Recently ousted CEO of JCPenney, Ron Johnson, was slammed for relying too much on intuition versus hard data as he led the revamping of the JCPenney stores. He embraced vision and inspiration at the expense of surveys, focus groups, and feedback loops. He embraced this approach through his successful stint with Steve Jobs at Apple where they valued and embraced such a philosophy. Most will agree that JCP’s new stores are very creative and well done…yet, the company is in a free fall. What went wrong?

The burning questions include: “Is this what the customer wanted?” “Do THEY like the change?” “Was this just too much change too quickly?”

This CEO fallout is just one of many over the course of the past few years. Think about Leo Apothaker, the poor choice to take over HP after Mark Hurd. What about Kevin Rollins, the ousted CEO of Dell, who was criticized for over-promising and under delivering? And consider Bob Nardelli, the gaffe-prone CEO of Chrysler who though he had strong experience from General Electric, was ill equipped to lead the complex business of making cars.

This blog is not about the high stakes of running large, global, blue-chip companies. However, it is about how CEOs and leaders at all levels find the right balance of intuition or “gut feel” versus solely data driven decisions.

My friend, Dr. Noel Tichy, has written several books on how leaders make decisions or, in his terminology, how they make good judgment calls. He and co-author Warren Bennis give numerous testimonies in their book Judgment of CEOs and their hard calls. They dissect the process of how those calls were made around people, strategy, and actual crisis.
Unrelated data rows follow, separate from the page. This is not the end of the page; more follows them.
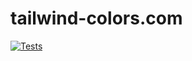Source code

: # tailwind-colors.com

[![Tests][ico-tests]][link-tests]

[ico-tests]: https://github.com/mvdnbrk/tailwind-colors.com/workflows/tests/badge.svg?branch=master
[link-tests]: https://github.com/mvdnbrk/tailwind-colors.com/actions?query=workflow%3Atests

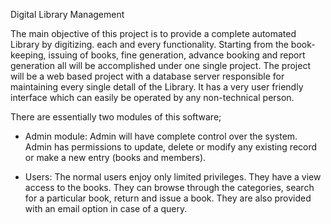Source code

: Digital Library Management <br>

The main objective of this project is to provide a complete automated Library by digitizing. each and every functionality. Starting from the book-keeping, issuing of books, 
fine generation, advance booking and report generation all will be accomplished under one single project. The project will be a web based project with a database server responsible 
for maintaining every single detall of the Library. It has a very user friendly interface which can easily be operated by any non-technical person.

There are essentially two modules of this software;

* Admin module: Admin will have complete control over the system. Admin has permissions to update, delete or modify any existing record or make a new entry
 (books and members).

* Users: The normal users enjoy only limited privileges. They have a view access to the books. They can browse through the categories, search
 for a particular book,
 return and issue a book. They are also provided with an email option in case
 of a query.
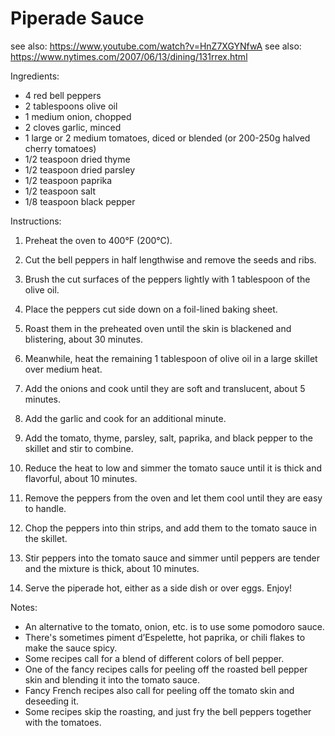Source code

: # Piperade Sauce

see also: https://www.youtube.com/watch?v=HnZ7XGYNfwA
see also: https://www.nytimes.com/2007/06/13/dining/131rrex.html

Ingredients:

* 4 red bell peppers
* 2 tablespoons olive oil
* 1 medium onion, chopped
* 2 cloves garlic, minced
* 1 large or 2 medium tomatoes, diced or blended (or 200-250g halved cherry tomatoes)
* 1/2 teaspoon dried thyme
* 1/2 teaspoon dried parsley
* 1/2 teaspoon paprika
* 1/2 teaspoon salt
* 1/8 teaspoon black pepper

Instructions:

1. Preheat the oven to 400°F (200°C).
2. Cut the bell peppers in half lengthwise and remove the seeds and ribs.
3. Brush the cut surfaces of the peppers lightly with 1 tablespoon of the olive oil.
4. Place the peppers cut side down on a foil-lined baking sheet.
5. Roast them in the preheated oven until the skin is blackened and blistering, about 30 minutes.

6. Meanwhile, heat the remaining 1 tablespoon of olive oil in a large skillet over medium heat.
7. Add the onions and cook until they are soft and translucent, about 5 minutes.
8. Add the garlic and cook for an additional minute.
9. Add the tomato, thyme, parsley, salt, paprika, and black pepper to the skillet and stir to combine.
10. Reduce the heat to low and simmer the tomato sauce until it is thick and flavorful, about 10 minutes.

11. Remove the peppers from the oven and let them cool until they are easy to handle.
12. Chop the peppers into thin strips, and add them to the tomato sauce in the skillet.
13. Stir peppers into the tomato sauce and simmer until peppers are tender and the mixture is thick, about 10 minutes.
14. Serve the piperade hot, either as a side dish or over eggs. Enjoy!

Notes:

* An alternative to the tomato, onion, etc. is to use some pomodoro sauce.
* There's sometimes piment d’Espelette, hot paprika, or chili flakes to make the sauce spicy.
* Some recipes call for a blend of different colors of bell pepper.
* One of the fancy recipes calls for peeling off the roasted bell pepper skin and blending it into the tomato sauce.
* Fancy French recipes also call for peeling off the tomato skin and deseeding it.
* Some recipes skip the roasting, and just fry the bell peppers together with the tomatoes.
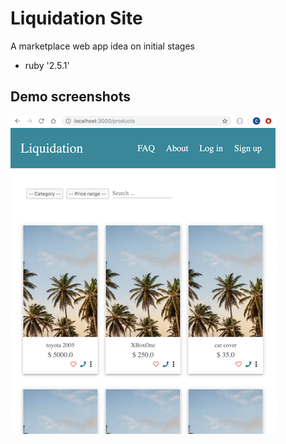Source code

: # Liquidation Site

A marketplace web app idea on initial stages

* ruby '2.5.1'

## Demo screenshots


![image1](app/assets/images/github-image1.png)
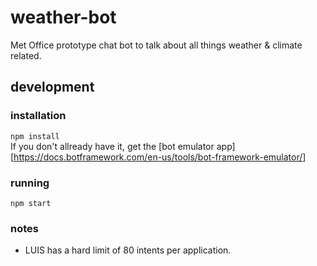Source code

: # weather-bot
Met Office prototype chat bot to talk about all things weather & climate related.

## development

### installation
`npm install`  
If you don't allready have it, get the [bot emulator app][https://docs.botframework.com/en-us/tools/bot-framework-emulator/]

### running
`npm start`  

### notes
 * LUIS has a hard limit of 80 intents per application.

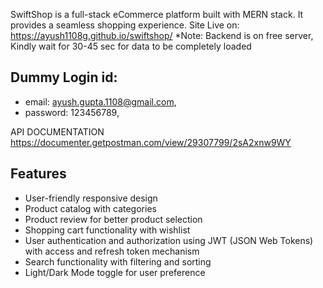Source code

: SwiftShop is a full-stack eCommerce platform built with MERN stack.
It provides a seamless shopping experience.
Site Live on: https://ayush1108g.github.io/swiftshop/
*Note: Backend is on free server, Kindly wait for 30-45 sec for data to be completely loaded

## Dummy Login id:

- email: ayush.gupta.1108@gmail.com,
- password: 123456789,


API DOCUMENTATION
https://documenter.getpostman.com/view/29307799/2sA2xnw9WY


## Features

- User-friendly responsive design
- Product catalog with categories
- Product review for better product selection
- Shopping cart functionality with wishlist
- User authentication and authorization using JWT (JSON Web Tokens) with access and refresh token mechanism
- Search functionality with filtering and sorting
- Light/Dark Mode toggle for user preference

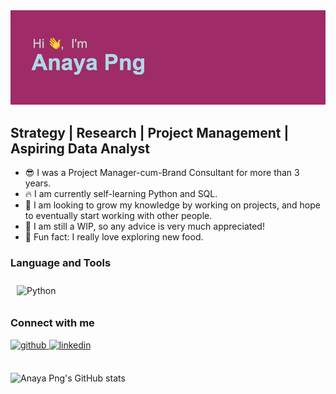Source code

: <img src="https://github.com/anayapng/anayapng/blob/main/header.png">

## Strategy | Research | Project Management | Aspiring Data Analyst

- 😎  I was a Project Manager-cum-Brand Consultant for more than 3 years. 
- 🔥  I am currently self-learning Python and SQL.
- 🤝  I am looking to grow my knowledge by working on projects, and hope to eventually start working with other people. 
- 🏃  I am still a WIP, so any advice is very much appreciated! 
- 🍣  Fun fact: I really love exploring new food. 


### Language and Tools  
<div align="left">  
<img style="margin: 10px" src="https://profilinator.rishav.dev/skills-assets/python-original.svg" alt="Python" height="50" />  
</div>

</td><td valign="top" width="33%">

### Connect with me  
<div align="left">
<a href="https://github.com/https://github.com/anayapng" target="_blank">
<img src=https://img.shields.io/badge/github-%2324292e.svg?&style=for-the-badge&logo=github&logoColor=white alt=github style="margin-bottom: 5px;" />
</a>
<a href="https://linkedin.com/in/https://www.linkedin.com/in/png-ying-ying-anaya-03794b113/" target="_blank">
<img src=https://img.shields.io/badge/linkedin-%231E77B5.svg?&style=for-the-badge&logo=linkedin&logoColor=white alt=linkedin style="margin-bottom: 5px;" />
</a>  
</div>  
  
 <br/>  

  
![Anaya Png's GitHub stats](https://github-readme-stats.vercel.app/api?username=anayapng&show_icons=true&theme=dracula)

  
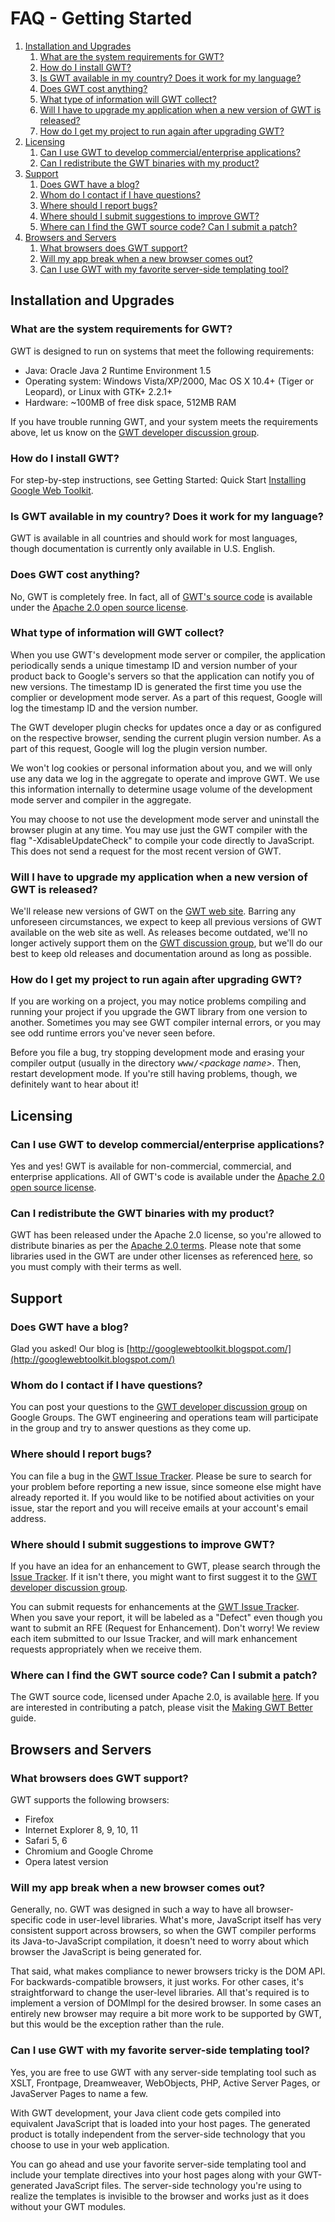 FAQ - Getting Started
===

1.  [Installation and Upgrades](#Installation_and_Upgrades)
    1.  [What are the system requirements for GWT?](#What_are_the_system_requirements_for_GWT?)
    2.  [How do I install GWT?](#How_do_I_install_GWT?)
    3.  [Is GWT available in my country?
        Does it work for my language?](#Is_GWT_available_in_my_country?_Does_it_work_for_my_language?)
    4.  [Does GWT cost anything?](#Does_GWT_cost_anything?)
    5.  [What type of information will GWT collect?](#What_type_of_information_will_GWT_collect)
    6.  [Will I have to upgrade my
        application when a new version of GWT is released?](#Will_I_have_to_upgrade_my_application_when_a_new_version_of_GWT)
    7.  [How do I get my project to run again after
      upgrading GWT?](#How_do_I_get_my_project_to_run_again_after_upgrading_GWT?)
2.  [Licensing](#Licensing)
    1.  [Can I use GWT to develop commercial/enterprise applications?](#Can_I_use_GWT_to_develop_commercial/enterprise_applications?)
    2.  [Can I redistribute the GWT binaries with my product?](#Can_I_redistribute_the_GWT_binaries_with_my_product?)
3.  [Support](#Support)
    1.  [Does GWT have a blog?](#Does_GWT_have_a_blog?)
    2.  [Whom do I contact if I have questions?](#Whom_do_I_contact_if_I_have_questions?)
    3.  [Where should I report bugs?](#Where_should_I_report_bugs?)
    4.  [Where should I submit suggestions to improve GWT?](#Where_should_I_submit_suggestions_to_improve_GWT?)
    5.  [Where can I find the GWT source code? Can I submit a patch?](#Where_can_I_find_the_GWT_source_code?_Can_I_submit_a_patch?)
4.  [Browsers and Servers](#Browsers_and_Servers)
    1.  [What browsers does GWT support?](#What_browsers_does_GWT_support?)
    2.  [Will my app break when a new browser comes out?](#Will_my_app_break_when_a_new_browser_comes_out?)
    3.  [Can I use GWT with my favorite server-side templating tool?](#Can_I_use_GWT_with_my_favorite_server-side_templating_tool?)

<div id="FAQ_GettingStarted"/>

## Installation and Upgrades<a id="Installation_and_Upgrades"></a>

### What are the system requirements for GWT?<a id="What_are_the_system_requirements_for_GWT?"></a>

GWT is designed to run on systems that meet the following requirements:

*   Java: Oracle Java 2 Runtime Environment 1.5
*   Operating system: Windows Vista/XP/2000, Mac OS X 10.4+ (Tiger or Leopard), or Linux with GTK+ 2.2.1+
*   Hardware: ~100MB of free disk space, 512MB RAM

If you have trouble running GWT, and your system meets the requirements above, let us know on the [GWT
developer discussion group](http://groups.google.com/group/Google-Web-Toolkit).

### How do I install GWT?<a id="How_do_I_install_GWT?"></a>

For step-by-step instructions, see Getting Started: Quick Start [Installing Google Web Toolkit](../../gettingstarted.html).

### Is GWT available in my country? Does it work for my language?<a id="Is_GWT_available_in_my_country?_Does_it_work_for_my_language?"></a>

GWT is available in all countries and should work for most languages, though documentation is currently only available in U.S. English.

### Does GWT cost anything?<a id="Does_GWT_cost_anything?"></a>

No, GWT is completely free. In fact, all of [GWT's source code](http://code.google.com/p/google-web-toolkit/) is available under the [Apache 2.0 open source license](../../terms.html).

### What type of information will GWT collect?<a id="What_type_of_information_will_GWT_collect"></a>

When you use GWT's development mode server or compiler, the application periodically sends a unique timestamp ID and version number of your product back to Google's servers so that the application can notify you of new versions. The timestamp ID is generated the first time you use the complier or development mode server. As a part of this request, Google will log the timestamp ID and the version number.

The GWT developer plugin checks for updates once a day or as configured on the respective browser, sending the current plugin version number. As a part of this request, Google will log the plugin version number.

We won't log cookies or personal information about you, and we will only use any data we log in the aggregate to operate and improve GWT. We use this information internally to determine usage volume of the development mode server and compiler in the aggregate.

You may choose to not use the development mode server and uninstall the browser plugin at any time. You may use just the GWT compiler with the flag "-XdisableUpdateCheck" to compile your code directly to JavaScript. This does not send a request for the most recent version of GWT.

### Will I have to upgrade my application when a new version of GWT is released?<a id="Will_I_have_to_upgrade_my_application_when_a_new_version_of_GWT"></a>

We'll release new versions of GWT on the [GWT web site](/). Barring any unforeseen circumstances, we expect to keep
all previous versions of GWT available on the web site as well. As releases become outdated, we'll no longer actively support them on the [GWT discussion group](http://groups.google.com/group/Google-Web-Toolkit), but we'll do our best to keep old releases and documentation around as long as
possible.

### How do I get my project to run again after upgrading GWT?<a id="How_do_I_get_my_project_to_run_again_after_upgrading_GWT?"></a>

If you are working on a project, you may notice problems compiling and running your project if you upgrade the GWT library from one version to another. Sometimes you may see
GWT compiler internal errors, or you may see odd runtime errors you've never seen before.

Before you file a bug, try stopping development mode and erasing your
compiler output (usually in the directory <tt>www/</tt>_&lt;package
  name&gt;_. Then, restart development mode.
If you're still having problems, though, we definitely want to hear about it!

## Licensing<a id="Licensing"></a>

### Can I use GWT to develop commercial/enterprise applications?<a id="Can_I_use_GWT_to_develop_commercial/enterprise_applications?"></a>

Yes and yes! GWT is available for non-commercial, commercial, and enterprise applications. All of GWT's code is available under the [Apache 2.0 open source license](../../terms.html).

### Can I redistribute the GWT binaries with my product?<a id="Can_I_redistribute_the_GWT_binaries_with_my_product?"></a>

GWT has been released under the Apache 2.0 license, so you're allowed to distribute binaries as per the [Apache 2.0 terms](../../terms.html). Please note that some libraries used in the GWT are under other licenses as referenced [here](../../terms.html#licenses), so you must comply with their terms as well.

## Support<a id="Support"></a>

### Does GWT have a blog?<a id="Does_GWT_have_a_blog?"></a>

Glad you asked! Our blog is [http://googlewebtoolkit.blogspot.com/](http://googlewebtoolkit.blogspot.com/)

### Whom do I contact if I have questions?<a id="Whom_do_I_contact_if_I_have_questions?"></a>

You can post your questions to the [GWT developer discussion group](http://groups.google.com/group/Google-Web-Toolkit) on Google
Groups. The GWT engineering and operations team will participate in the group and try to answer questions as they come up.

### Where should I report bugs?<a id="Where_should_I_report_bugs?"></a>

You can file a bug in the [GWT Issue Tracker](http://code.google.com/p/google-web-toolkit/issues/list). Please be sure to search for
your problem before reporting a new issue, since someone else might have already reported it. If you would like to be notified about activities on your issue, star the report and
you will receive emails at your account's email address.

### Where should I submit suggestions to improve GWT?<a id="Where_should_I_submit_suggestions_to_improve_GWT?"></a>

If you have an idea for an enhancement to GWT, please search through the [Issue Tracker](http://code.google.com/p/google-web-toolkit/issues/list). If
it isn't there, you might want to first suggest it to the [GWT developer discussion
group](http://groups.google.com/group/Google-Web-Toolkit).

You can submit requests for enhancements at the [GWT Issue Tracker](http://code.google.com/p/google-web-toolkit/issues/list). When you
save your report, it will be labeled as a &quot;Defect&quot; even though you want to submit an RFE (Request for Enhancement). Don't worry! We review each item submitted to our Issue
Tracker, and will mark enhancement requests appropriately when we receive them.

### Where can I find the GWT source code? Can I submit a patch?<a id="Where_can_I_find_the_GWT_source_code?_Can_I_submit_a_patch?"></a>

The GWT source code, licensed under Apache 2.0, is available [here](http://code.google.com/p/google-web-toolkit/). If you are interested in
contributing a patch, please visit the [Making GWT Better](../../makinggwtbetter.html) guide.

## Browsers and Servers<a id="Browsers_and_Servers"></a>

### What browsers does GWT support?<a id="What_browsers_does_GWT_support?"></a>

GWT supports the following browsers:

*   Firefox
*   Internet Explorer 8, 9, 10, 11
*   Safari 5, 6
*   Chromium and Google Chrome
*   Opera latest version

### Will my app break when a new browser comes out?<a id="Will_my_app_break_when_a_new_browser_comes_out?"></a>

Generally, no. GWT was designed in such a way to have all browser-specific code in user-level libraries. What's more, JavaScript itself has very consistent support across
browsers, so when the GWT compiler performs its Java-to-JavaScript compilation, it doesn't need to worry about which browser the JavaScript is being generated for.

That said, what makes compliance to newer browsers tricky is the DOM API. For backwards-compatible browsers, it just works. For other cases, it's straightforward to change the
user-level libraries. All that's required is to implement a version of DOMImpl for the desired browser. In some cases an entirely new browser may require a bit more work to be
supported by GWT, but this would be the exception rather than the rule.

### Can I use GWT with my favorite server-side templating tool?<a id="Can_I_use_GWT_with_my_favorite_server-side_templating_tool?"></a>

Yes, you are free to use GWT with any server-side templating tool such as XSLT, Frontpage, Dreamweaver, WebObjects, PHP, Active Server Pages, or JavaServer Pages to name a
few.

With GWT development, your Java client code gets compiled into equivalent JavaScript that is loaded into your host pages. The generated product is totally independent from the
server-side technology that you choose to use in your web application.

You can go ahead and use your favorite server-side templating tool and include your template directives into your host pages along with your GWT-generated JavaScript files. The
server-side technology you're using to realize the templates is invisible to the browser and works just as it does without your GWT modules.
At the end of the day, leadership is all about making decisions, getting our teams aligned and rallied around those decisions,  and being able to sell the story to the rank-and-file.

So, is it gut or data? I believe it is certainly a combination. I am a huge believer in the power of intuition AND I also believe these decisions must be anchored by facts – i.e. data.

And, as Noel would say, “With good judgment, little else matters. Without it, nothing else matters.”

What is your point of view? Has following your gut ever gotten you in trouble? Has ever NOT following your gut put you in a compromised situation?